Sending a rent increase letter

Date: 12/01/2014

sending a rent increase letterSending a rent increase letter

Nobody wants to be the bad guy. But sometimes owning rental property requires you to raise rental prices to stay profitable.

Responding to the market is key, so chances are you will have to increase prices in the middle of a long tenure, meaning you will have to inform your loyal tenants, that the rental amount they’ve grown accustomed to paying – is going to increase.

This can be achieved without any major dramas – often tenants are aware of the state of the market and will respond amicably to a reasonable letter.

However, this is not always the case and even if they understand your reasoning, it does not mean that they will not move out.

The cost of losing your tenant must be factored into your cost-benefit analysis – if you have to do the whole marketing dance and any maintenance necessary to attract someone new, the increase should account for this.

It is vital that you go about raising the rent professionally and legally and do not cut any corners. Word of mouth remains an important referral process, no matter how broad your market may be.

Here are a few tips for sending out a rent increase letter:

1.    Know your stuff in case things go south. Familiarise yourself with your state tenancy laws and learn the extent of your rights.

2.    Give plenty of notice. No one will respond well to a sudden demand for more money.
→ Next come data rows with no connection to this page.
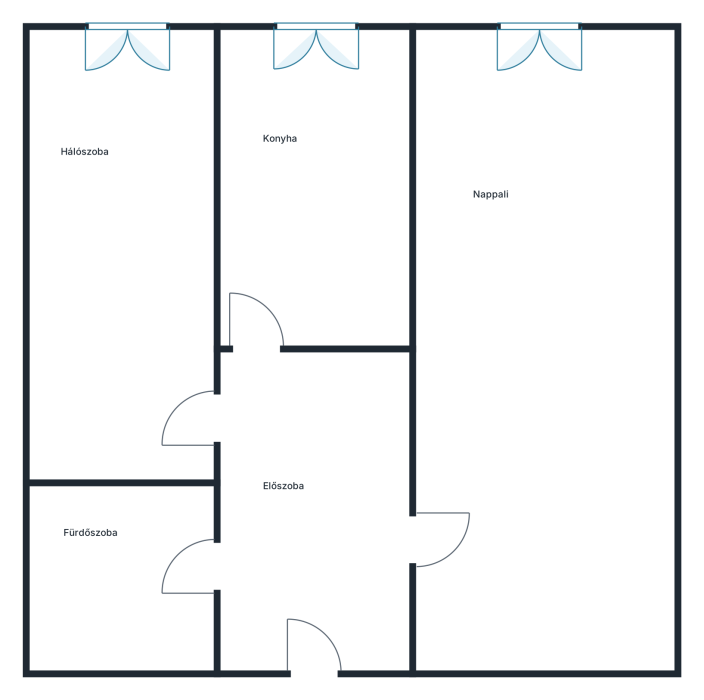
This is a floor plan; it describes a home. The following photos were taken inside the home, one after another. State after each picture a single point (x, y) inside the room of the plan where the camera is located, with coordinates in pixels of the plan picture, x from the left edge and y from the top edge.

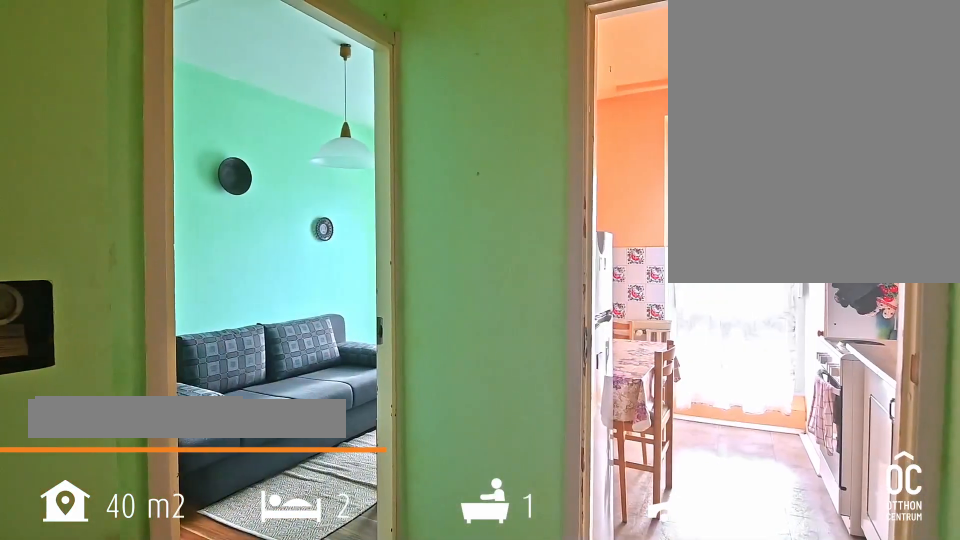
(316, 506)
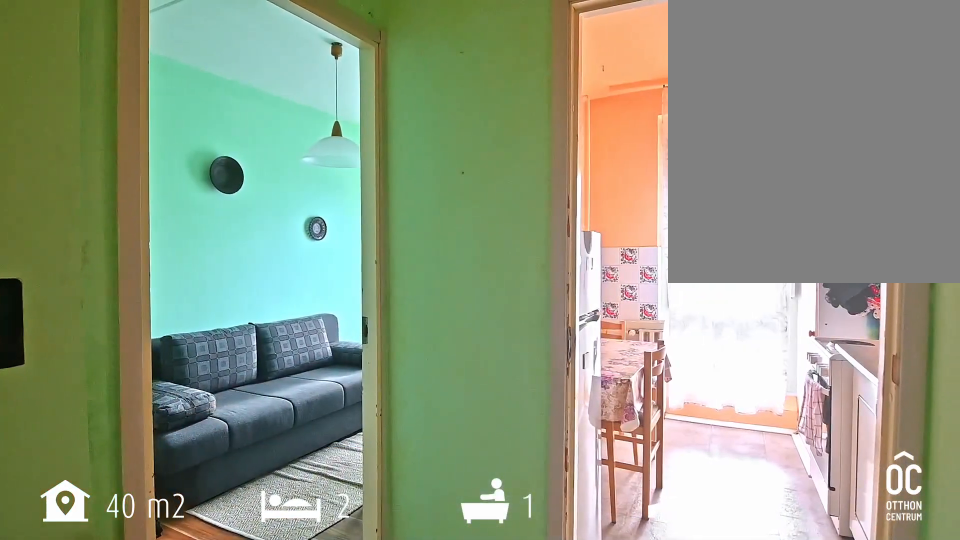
(316, 506)
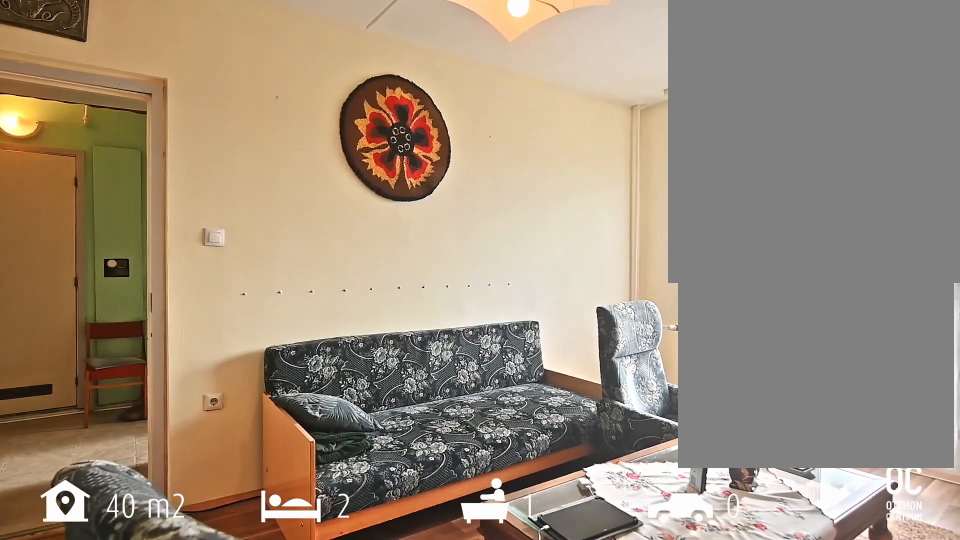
(542, 363)
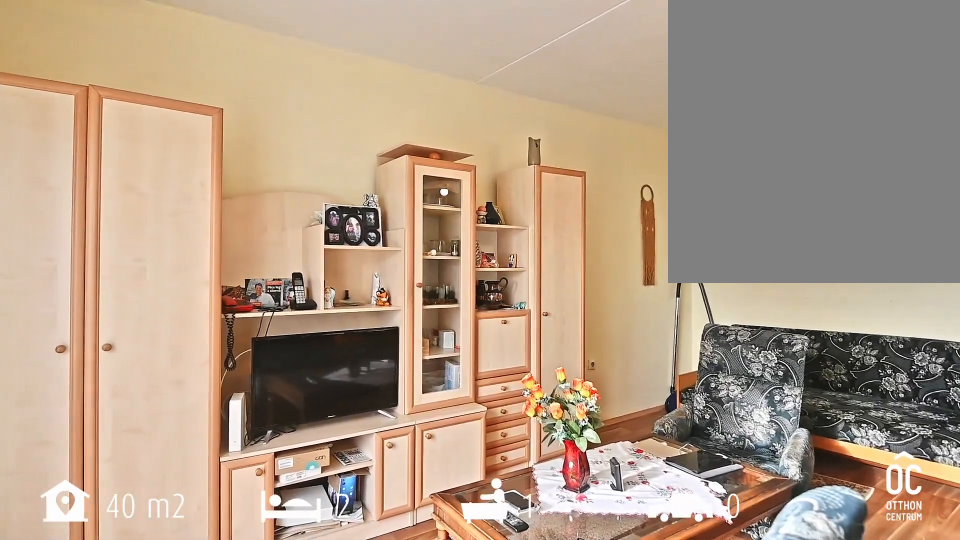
(542, 362)
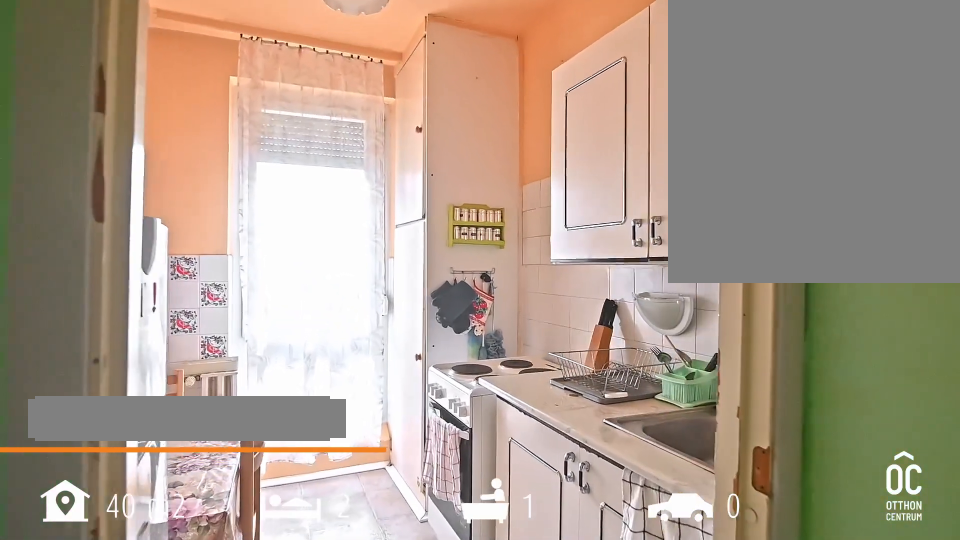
(316, 193)
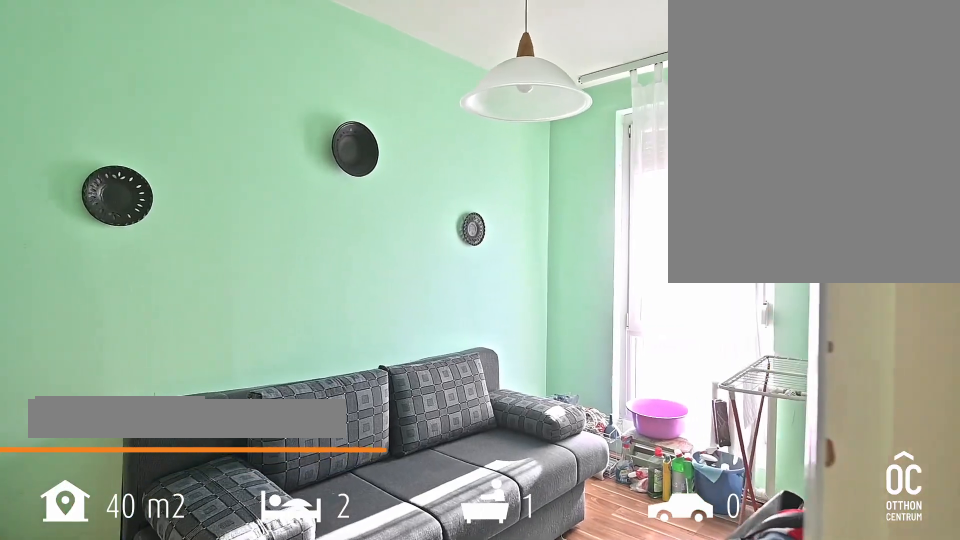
(120, 261)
3.    Be honest. Let your tenants know why you are raising the rent in specific terms. People feel valued when someone takes the time to explain a significant change such as rental prices.
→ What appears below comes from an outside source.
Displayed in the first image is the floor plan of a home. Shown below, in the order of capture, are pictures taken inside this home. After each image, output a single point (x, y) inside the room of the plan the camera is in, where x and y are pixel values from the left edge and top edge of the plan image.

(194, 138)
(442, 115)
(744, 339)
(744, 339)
4.    Let your tenant know how much you appreciate them by saying so, and maybe even offering a small renewal bonus with your rent increase letter, like a gift card.

Profile photo of Steve McKnight

By Steve McKnight

Steve McKnight, the founder of, is a respected property investing authority as well as Australia's #1 best-selling business author.


  1. aussieguy2000

    I have had tenants move out a couple of times due to rent increases, at the end of the day rents go up all the time and tenants have to expect a reasonable increase every so often. Here are some tips I have picked up first hand:

    1. when warranted, increase the rent regularly, by small amounts, if your tenant gets a $10-15 increase every 6 months its not going to bother them as much as getting smashed with a $30-45 increase after 18 months. Make sure your PM increase rents by the correct amount when prices have increased regularly so you don't have to do a catch up big sum later.
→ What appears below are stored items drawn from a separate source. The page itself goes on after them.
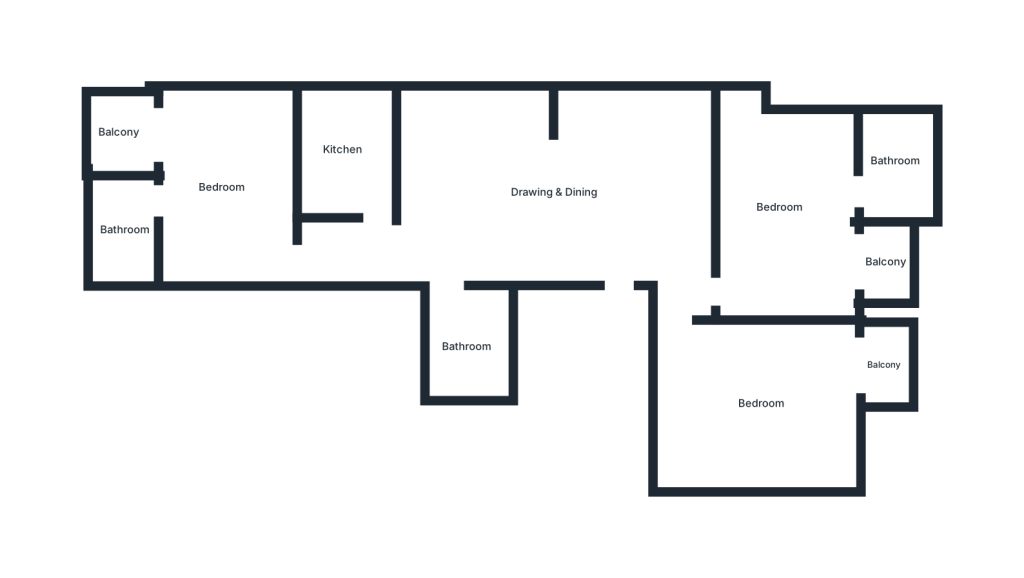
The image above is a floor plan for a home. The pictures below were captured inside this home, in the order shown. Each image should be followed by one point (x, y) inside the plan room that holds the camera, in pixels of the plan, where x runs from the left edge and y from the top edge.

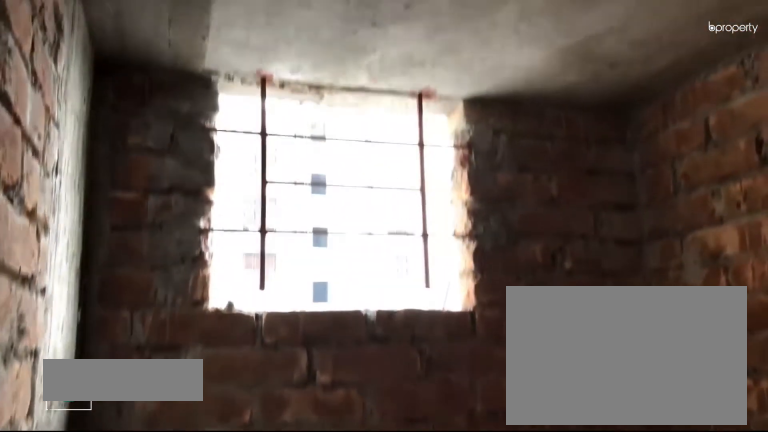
(120, 233)
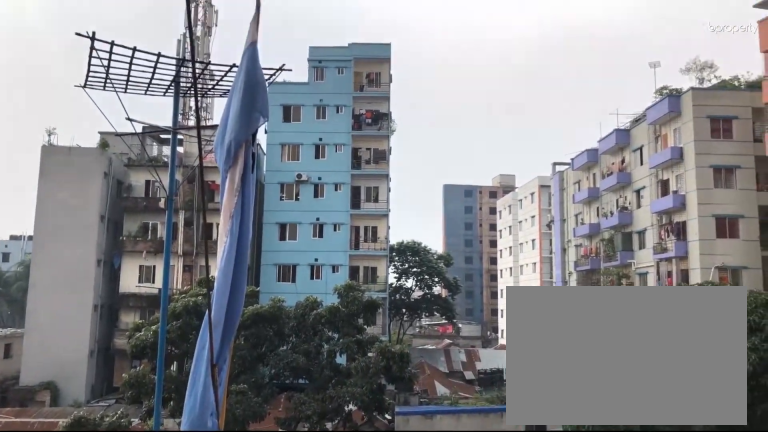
(120, 133)
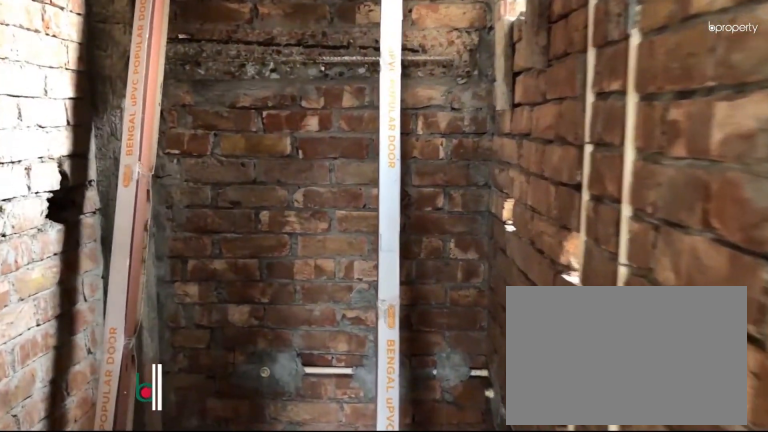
(468, 345)
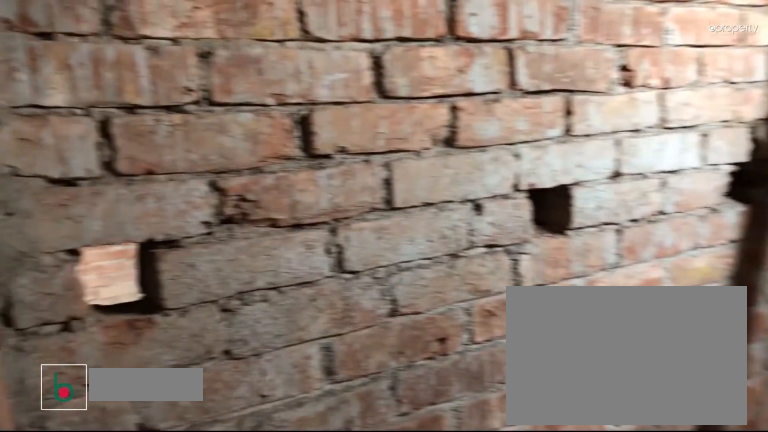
(468, 345)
    2. When a rental increase is due, look at what can be improved or needs attention on the property. Has the tenant been complaining that the oven doesn't work properly, that the hot water system is old and unreliable, the side gate doesn't work efficiently, or the garage door gets stuck. Fixing something minor, means the tenant sees they are getting more for their buck, and a tradesman coming around to fix this issue the week before the letter to increase rent, they will be happier to accept it as the house has had an improvement. Also, when you know of non-urgent matters, try to keep them for that time, if the side gate needs to be replaced in the next 12 months, leave it until just before the rental increase, though remember things that cost under $300 per owner ($600 for a couple) can be claimed immediately so would best be done in Apr – June not July – Oct, so decide whether the immediate tax reduction or tenant satisfaction is worth more.

  2. duckster

    I have to increase my rent as the council rates went up 25% this year and I am being slugged twice for the fire service levy in my Council Rates and in my  landlord insurance.  Then my water rates I wil have to pay for a desalination plant at Wonthagi Victoria for the next 30 years. So I have some good reasons already not including the property value has increased. I toohave  lost a tenant but it was because I did not increase the rent over a number of years and when i asked for a $5 increase the tenant abandoned my property. So now I always make regular yearly increases.